◆ **Extrait**

29/01/2026
Réparer les liens, dans le pardon, avec humanité
Ces dernières semaines, plusieurs liens importants m’ont travaillée :
amitiés, collaborations, espaces de sororité.
Comment prendre soin du lien quand la peur, l’orgueil, le non-dit ou la fatigue s’en mêlent ?
J’ai posé des actes qui ont blessé,
ou reçu des comportements qui m’ont activée.
J’ai parfois fait passer mes besoins avant la relation,
par peur du conflit, par difficulté à rester présente.
Et j’ai vu, dans d’autres contextes, les besoins de l’autre m’exclure, ou chercher à me dominer.
En regardant cela, j’ai compris :
la réparation commence quand la réalité est nommée, quand la blessure est reconnue, sans justification, sans attente, sans défense. L'intégrité apparaît.
Dans un espace d’amitié, j’ai mis l’autre de côté.
Quand j’ai osé reconnaître ma part,
la colère et la peine ont pu être dites,
et le lien, au lieu de se rompre,
s’est réaffirmé en moi, dans sa valeur.
Dans un espace professionnel, une clarification a eu lieu.

◆ **Consigne**
Recopiez à l'identique, dans l'extrait sur la réparation des liens, le passage qui s'ouvre sur les mots contenant « J’ai parfois fait » et se clôt sur « défense. L'intégrité apparaît. ».

◆ **Données extraites**

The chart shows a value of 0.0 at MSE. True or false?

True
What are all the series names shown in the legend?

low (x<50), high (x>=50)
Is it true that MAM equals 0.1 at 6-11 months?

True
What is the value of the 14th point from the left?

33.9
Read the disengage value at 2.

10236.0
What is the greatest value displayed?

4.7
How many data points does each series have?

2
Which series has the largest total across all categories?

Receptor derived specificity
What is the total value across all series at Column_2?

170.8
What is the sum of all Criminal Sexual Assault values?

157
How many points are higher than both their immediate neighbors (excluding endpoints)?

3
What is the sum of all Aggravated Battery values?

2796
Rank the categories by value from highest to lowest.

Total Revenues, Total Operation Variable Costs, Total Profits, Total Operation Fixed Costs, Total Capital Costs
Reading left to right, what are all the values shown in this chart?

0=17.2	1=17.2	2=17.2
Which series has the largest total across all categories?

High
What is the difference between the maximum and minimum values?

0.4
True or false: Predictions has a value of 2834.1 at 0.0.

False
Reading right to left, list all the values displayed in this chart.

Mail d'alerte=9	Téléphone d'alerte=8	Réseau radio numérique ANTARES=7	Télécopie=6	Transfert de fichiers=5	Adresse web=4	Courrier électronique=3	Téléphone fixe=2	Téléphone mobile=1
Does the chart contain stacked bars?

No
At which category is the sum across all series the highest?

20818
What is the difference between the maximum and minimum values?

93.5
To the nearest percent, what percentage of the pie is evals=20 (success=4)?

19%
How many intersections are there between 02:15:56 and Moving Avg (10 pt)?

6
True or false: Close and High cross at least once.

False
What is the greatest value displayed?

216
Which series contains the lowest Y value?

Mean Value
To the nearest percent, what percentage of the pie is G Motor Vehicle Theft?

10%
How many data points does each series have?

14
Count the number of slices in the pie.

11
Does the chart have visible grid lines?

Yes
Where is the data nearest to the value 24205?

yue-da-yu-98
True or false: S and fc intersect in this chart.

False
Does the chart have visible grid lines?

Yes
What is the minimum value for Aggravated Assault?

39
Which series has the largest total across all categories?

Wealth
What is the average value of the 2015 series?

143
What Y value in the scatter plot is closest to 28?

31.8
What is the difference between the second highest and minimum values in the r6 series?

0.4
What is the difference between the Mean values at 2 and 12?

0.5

◆ **Votre réponse**
J’ai parfois fait passer mes besoins avant la relation,
par peur du conflit, par difficulté à rester présente.
Et j’ai vu, dans d’autres contextes, les besoins de l’autre m’exclure, ou chercher à me dominer.
En regardant cela, j’ai compris :
la réparation commence quand la réalité est nommée, quand la blessure est reconnue, sans justification, sans attente, sans défense. L'intégrité apparaît.